Examples of multiple regression
- The volume of sales depends on the proportion in which the advertising campaign was carried out in three different local newspapers. Question: What is the proportion of spending on an advertising campaign in these newspapers so that the sale is the highest?
- The appraisal of an apartment depends on many characteristics of the property, such as: area, number of rooms, age, type of heating, district, number of floors. From the developer's point of view, the analysis will show the value of the apartment he is going to build. Maybe it is worth adding a garage?
- The bank wants to check whether it should grant the customer a loan. He knows his income, education, age, savings, marital status, number of children. Based on the analysis of these features, the bank wants to receive data on the risk that the customer will not repay the loan. If a high risk of loan default is identified, the bank will refuse to grant a loan based on a regression analysis.
- A good example is also the study of life expectancy based on factors such as: neighborhood, health condition, medications taken, physical activity, etc.
How to calculate?
The multiple regression in Microsoft Excel is possible. The best method is a step-by-step instruction that will show you how. The first thing is having a data that could look something like this:
1. Click on data (1), and then click on the data analysis (2)
Note: The data analysis could be gotten from the add-in (file > options > add-ins > Go).
2. Choose Regression in the Data Analysis, and click ok.
3. Choose the data you'd want to analyze on X values (1), and Y values (2). Select desired options, under the residuals (3), and press ok (4).
In conclusion, the multiple regression would look something like this:
Interpreting the results
- Multiple R (aka. Correlation Coefficient) is higher than 0. It means that there is a positive relationship. The higher the number (the closer to 1) the stronger the relationship.
- R square (aka. Coefficient of Determination) is equal to 0.47. That means 47% of values fit to the model of our analysis.
- Adjusted R Square you should focus on that in the situation of having more than one x values.
- Standard error is very high. This is the information that I cannot be confident about the analysis too much because of the high error I need to remember about.
- Observations is not what need to be analyzed. This is the number of observations provided by me to the analysis.
- F is a F-test of the null hypothesis and the Significance F is a p-value of F.

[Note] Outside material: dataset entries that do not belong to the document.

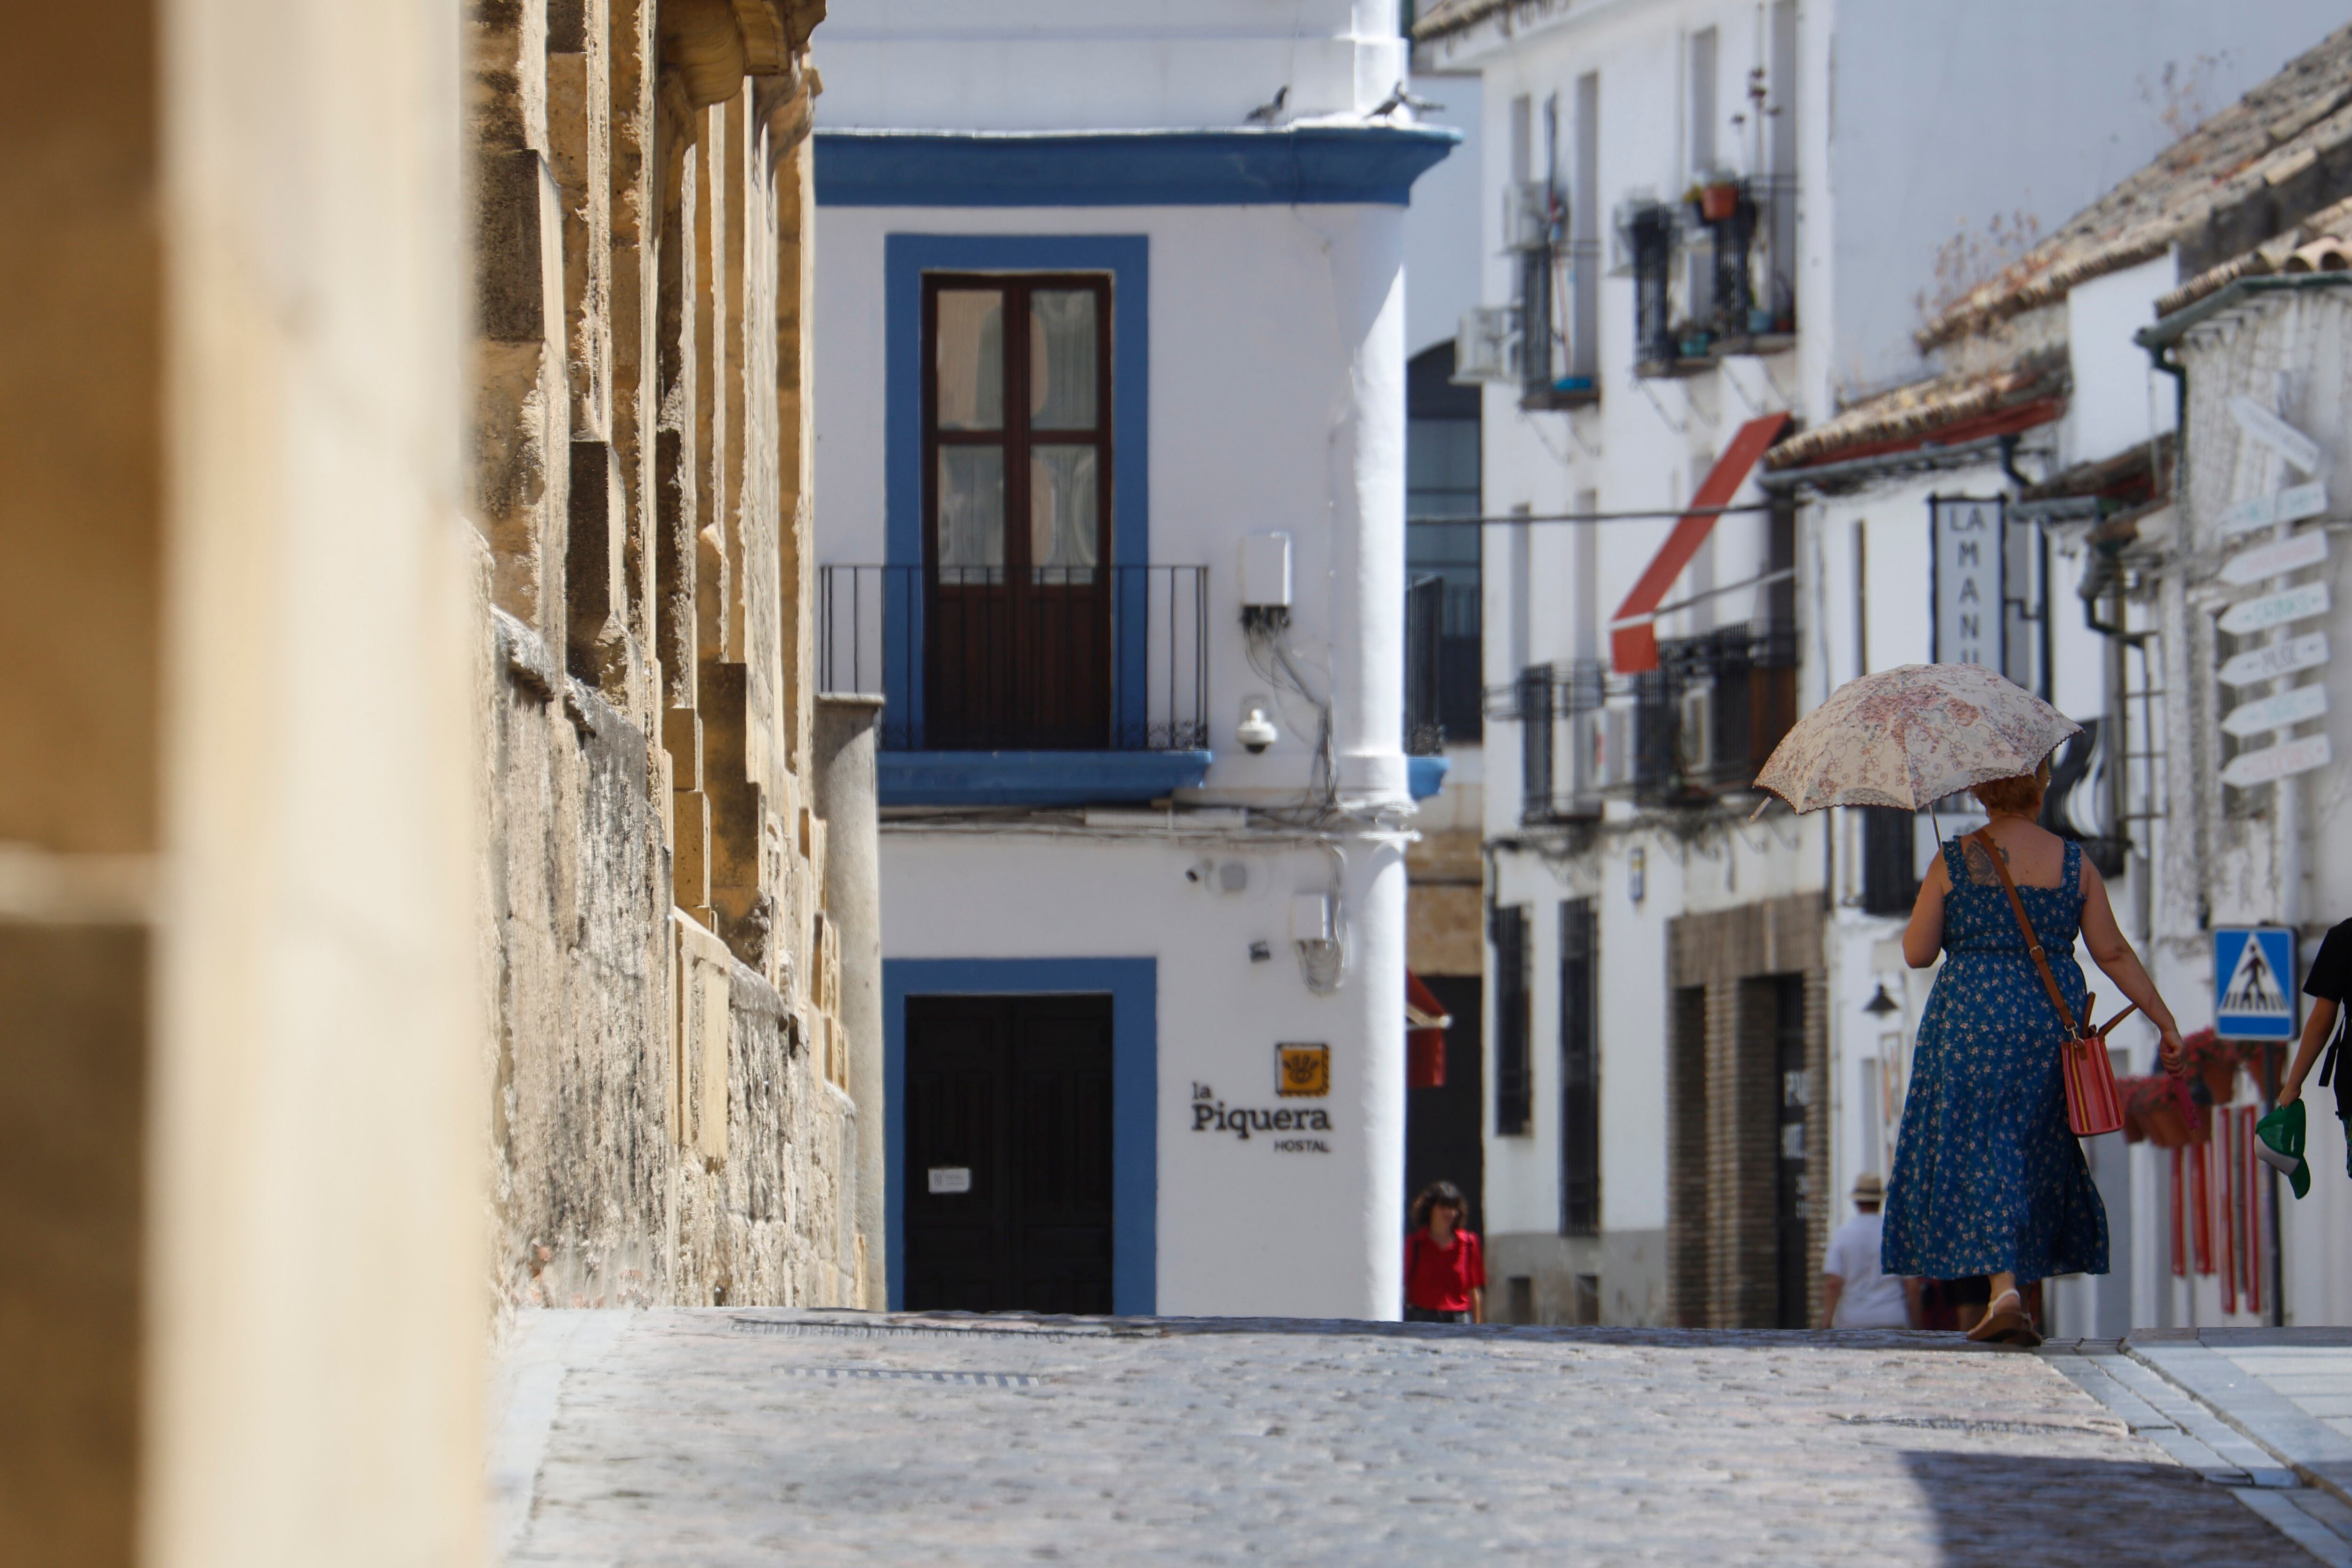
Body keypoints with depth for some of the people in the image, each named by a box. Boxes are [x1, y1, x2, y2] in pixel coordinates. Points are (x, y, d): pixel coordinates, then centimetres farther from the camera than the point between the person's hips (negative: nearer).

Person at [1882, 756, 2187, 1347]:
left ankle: (2005, 1291, -18)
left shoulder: (1954, 863, -5)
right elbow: (2114, 954, 1)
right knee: (2036, 1156, 17)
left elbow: (1916, 954, -3)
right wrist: (2166, 1022, 8)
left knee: (1981, 1151, -2)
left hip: (1971, 1017, -2)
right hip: (2052, 1023, 2)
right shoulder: (2073, 864, 0)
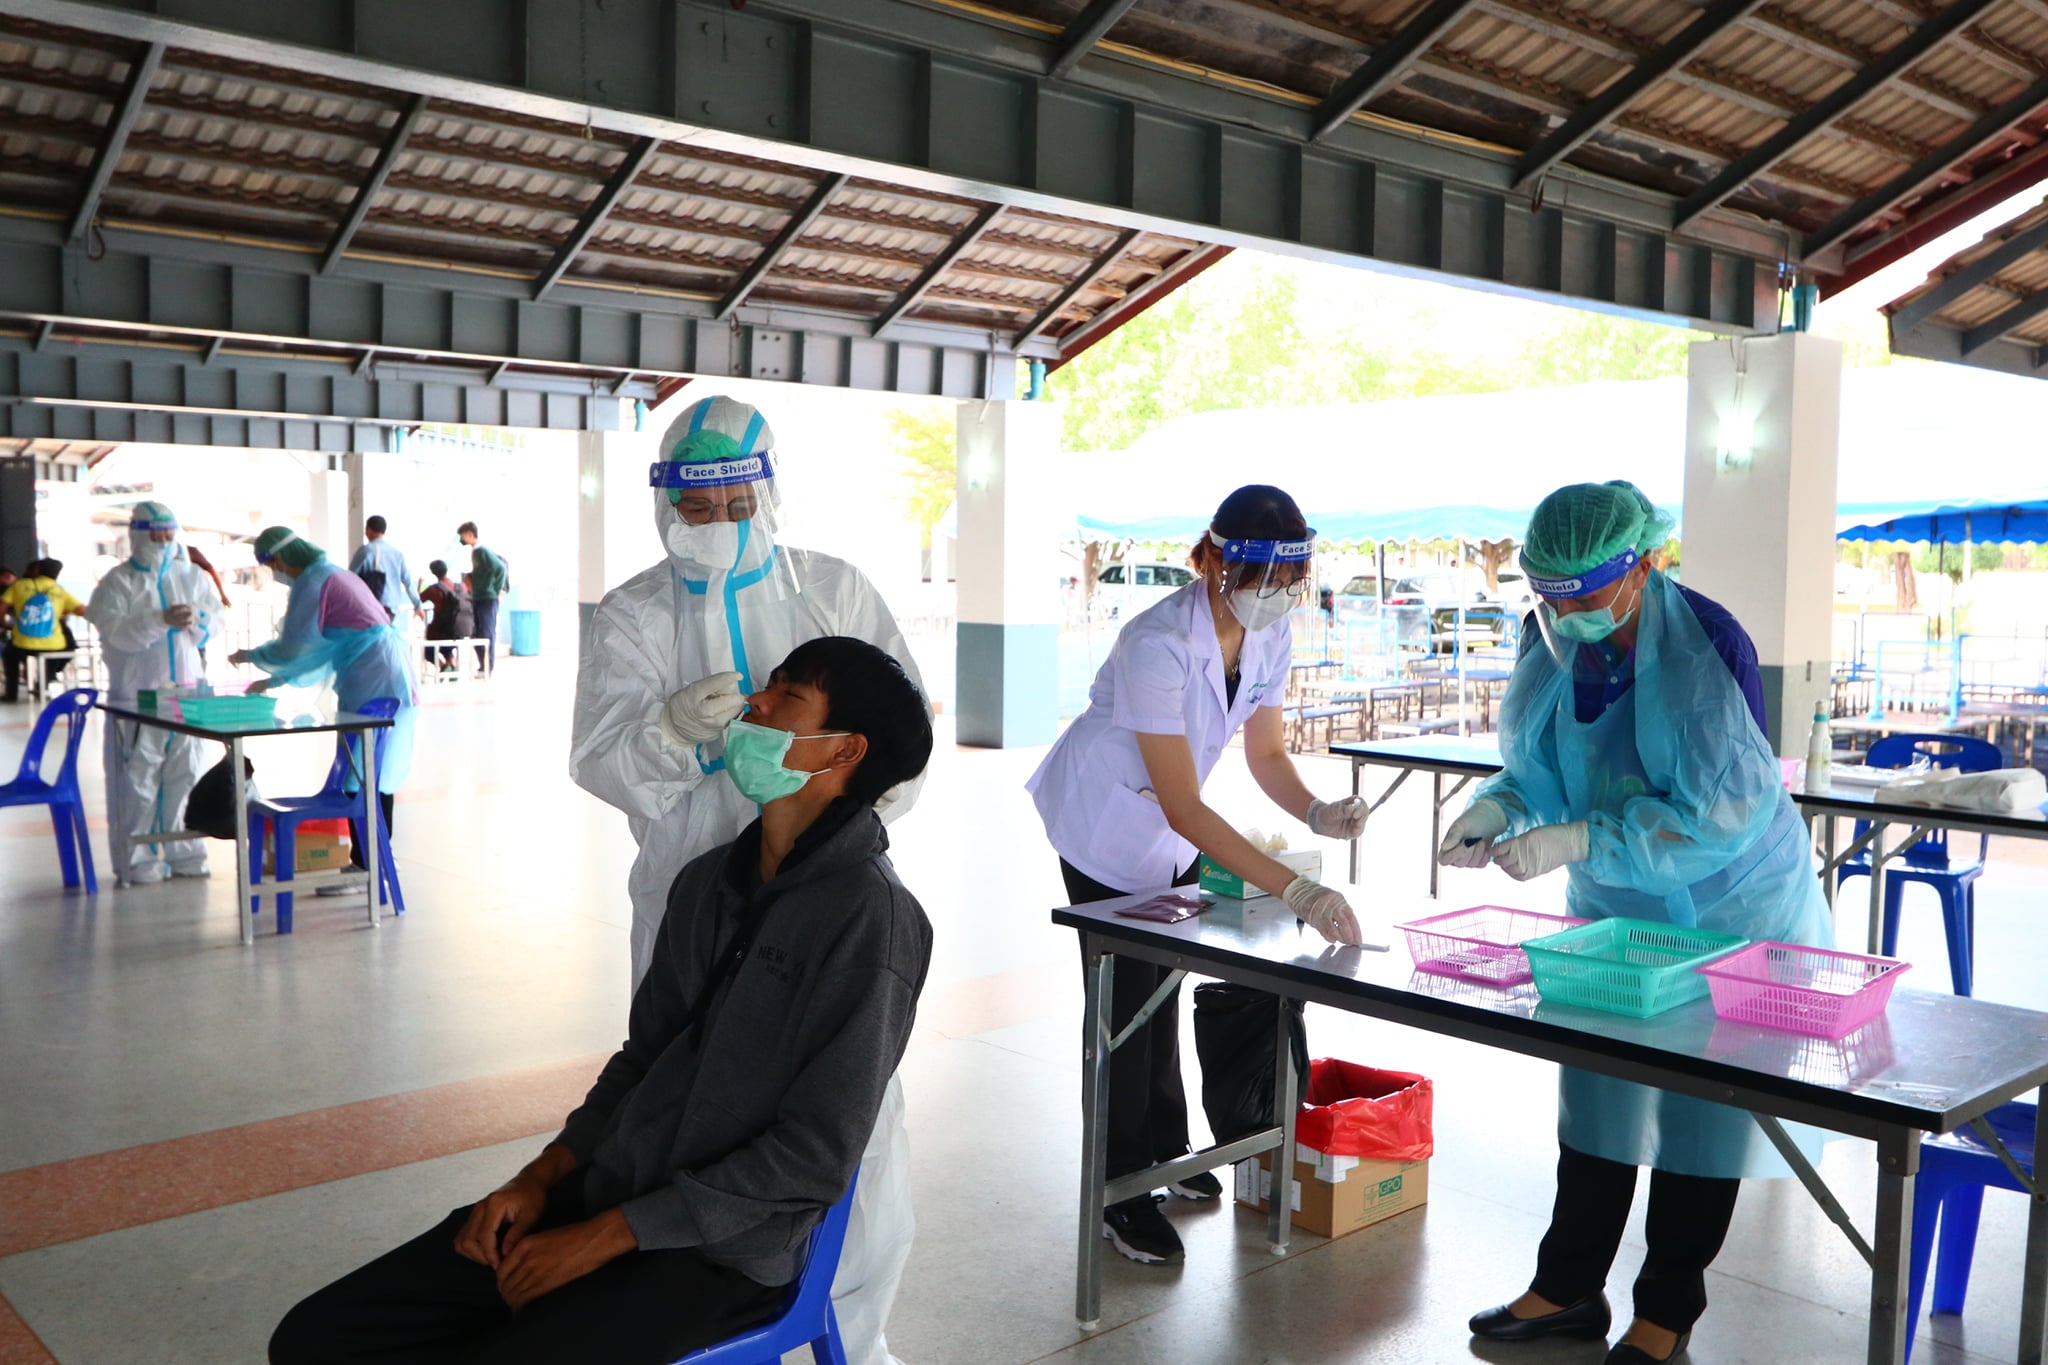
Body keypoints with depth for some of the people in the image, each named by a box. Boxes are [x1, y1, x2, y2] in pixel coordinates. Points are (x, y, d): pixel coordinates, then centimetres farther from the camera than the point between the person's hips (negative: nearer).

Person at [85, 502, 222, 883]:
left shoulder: (192, 576, 10)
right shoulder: (118, 582, -2)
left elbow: (214, 618, 7)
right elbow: (115, 631, -15)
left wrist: (195, 620, -15)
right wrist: (162, 620, -27)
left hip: (186, 690, 4)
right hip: (136, 693, -4)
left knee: (186, 773, 8)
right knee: (138, 777, -1)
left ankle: (185, 855, 18)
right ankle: (138, 860, 7)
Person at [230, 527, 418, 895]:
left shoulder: (312, 583, -9)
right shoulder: (337, 575, 21)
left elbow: (293, 649, -7)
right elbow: (317, 647, 26)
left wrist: (250, 655, 11)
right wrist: (272, 681, 27)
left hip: (371, 688, -10)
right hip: (392, 683, 10)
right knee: (375, 776, 14)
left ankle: (364, 867, -2)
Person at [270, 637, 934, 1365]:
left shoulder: (869, 915, -16)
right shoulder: (708, 880, 9)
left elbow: (815, 1157, -17)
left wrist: (599, 1239, -14)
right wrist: (539, 1179, 3)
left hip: (717, 1253, -7)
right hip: (602, 1192, 7)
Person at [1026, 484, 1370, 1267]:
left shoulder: (1270, 635, -13)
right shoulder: (1159, 645, -37)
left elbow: (1265, 752, -5)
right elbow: (1183, 806, -38)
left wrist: (1317, 813, -27)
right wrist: (1295, 890, -43)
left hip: (1168, 831, 7)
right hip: (1105, 821, -7)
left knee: (1163, 980, 17)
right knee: (1126, 992, -2)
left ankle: (1164, 1150, 33)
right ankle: (1121, 1191, 10)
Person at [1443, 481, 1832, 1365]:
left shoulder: (1707, 644, -27)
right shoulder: (1553, 638, -10)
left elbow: (1715, 814, -28)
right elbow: (1540, 763, 2)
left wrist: (1578, 841, -35)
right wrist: (1495, 809, -19)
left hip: (1725, 906, -6)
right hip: (1614, 906, 6)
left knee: (1703, 1105, 6)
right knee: (1596, 1088, 14)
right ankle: (1569, 1289, 28)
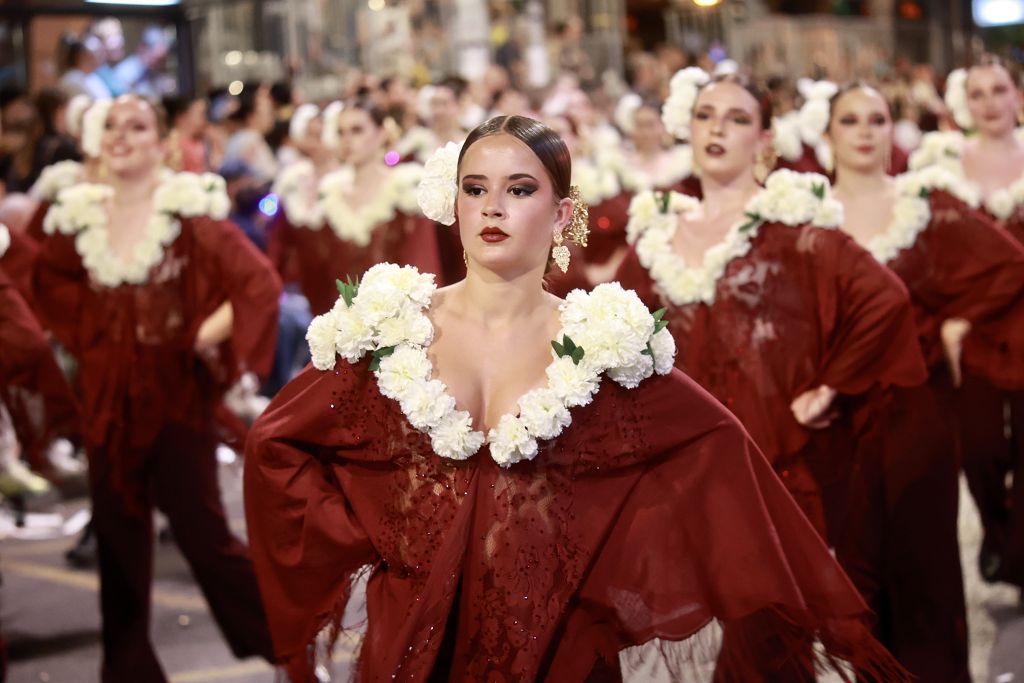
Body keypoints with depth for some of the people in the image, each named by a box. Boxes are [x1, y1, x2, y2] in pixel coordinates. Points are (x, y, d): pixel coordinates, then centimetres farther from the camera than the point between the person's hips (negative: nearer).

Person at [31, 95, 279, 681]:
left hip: (178, 395, -4)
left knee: (201, 529, -3)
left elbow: (262, 284, -13)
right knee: (119, 535, 9)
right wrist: (90, 338, 11)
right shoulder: (78, 217, 4)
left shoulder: (191, 211, -8)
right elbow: (52, 282, 22)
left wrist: (204, 337, -13)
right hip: (109, 400, 4)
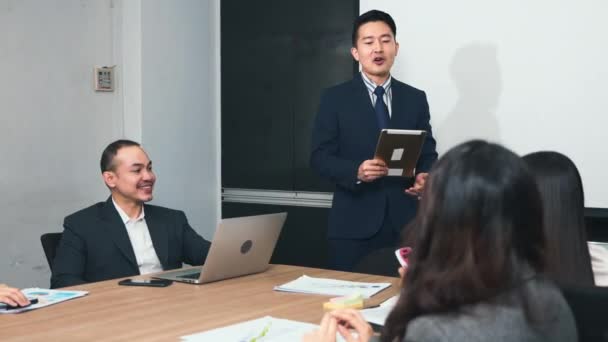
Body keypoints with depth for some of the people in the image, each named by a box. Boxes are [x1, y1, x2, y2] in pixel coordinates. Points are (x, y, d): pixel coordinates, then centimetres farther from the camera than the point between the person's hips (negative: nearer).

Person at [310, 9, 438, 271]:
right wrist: (356, 172, -20)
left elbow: (428, 154, 12)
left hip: (405, 222, 2)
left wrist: (425, 178, -10)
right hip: (354, 223, -2)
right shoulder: (335, 98, 3)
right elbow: (320, 156, -2)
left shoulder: (416, 99, 11)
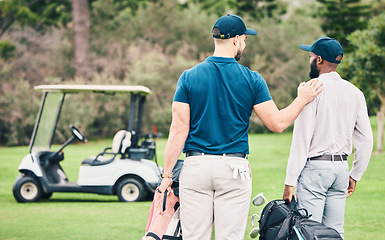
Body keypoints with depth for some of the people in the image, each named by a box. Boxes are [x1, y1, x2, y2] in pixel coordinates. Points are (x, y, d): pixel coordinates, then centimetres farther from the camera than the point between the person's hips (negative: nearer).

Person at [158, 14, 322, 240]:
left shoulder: (189, 77, 0)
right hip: (234, 170, -1)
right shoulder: (252, 80, -2)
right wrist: (303, 99, 15)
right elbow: (277, 123, -1)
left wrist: (167, 174, 0)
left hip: (196, 166, 1)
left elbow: (179, 130, -4)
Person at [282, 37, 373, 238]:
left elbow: (301, 139, -14)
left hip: (314, 168, -6)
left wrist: (290, 182, -12)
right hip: (341, 168, 6)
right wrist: (355, 176, 18)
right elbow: (366, 139, 9)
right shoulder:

- Significance F is the most important here. The first thing to note is that this number is much higher than alpha (0.5), meaning the observation is not statistically significant.
- Lower 95% and Upper 95% are the boundaries of confidence interval
- Predicted Y is the value of predicted data points. You should compare them with the atual ones.
- Residuals are telling us on how far from the predicted values the actual data points are.
- The graph on the right side of the screen shows the residual values and their fit to the model. In the example we're talking about now, we don't really care. However, due to the many regressions you do in business cases, it's extremely important to adjust your data as much as possible. Even 1% of the variance can lead to wrong assumptions. Therefore, you should take care of the rest to keep them as close to zero as possible.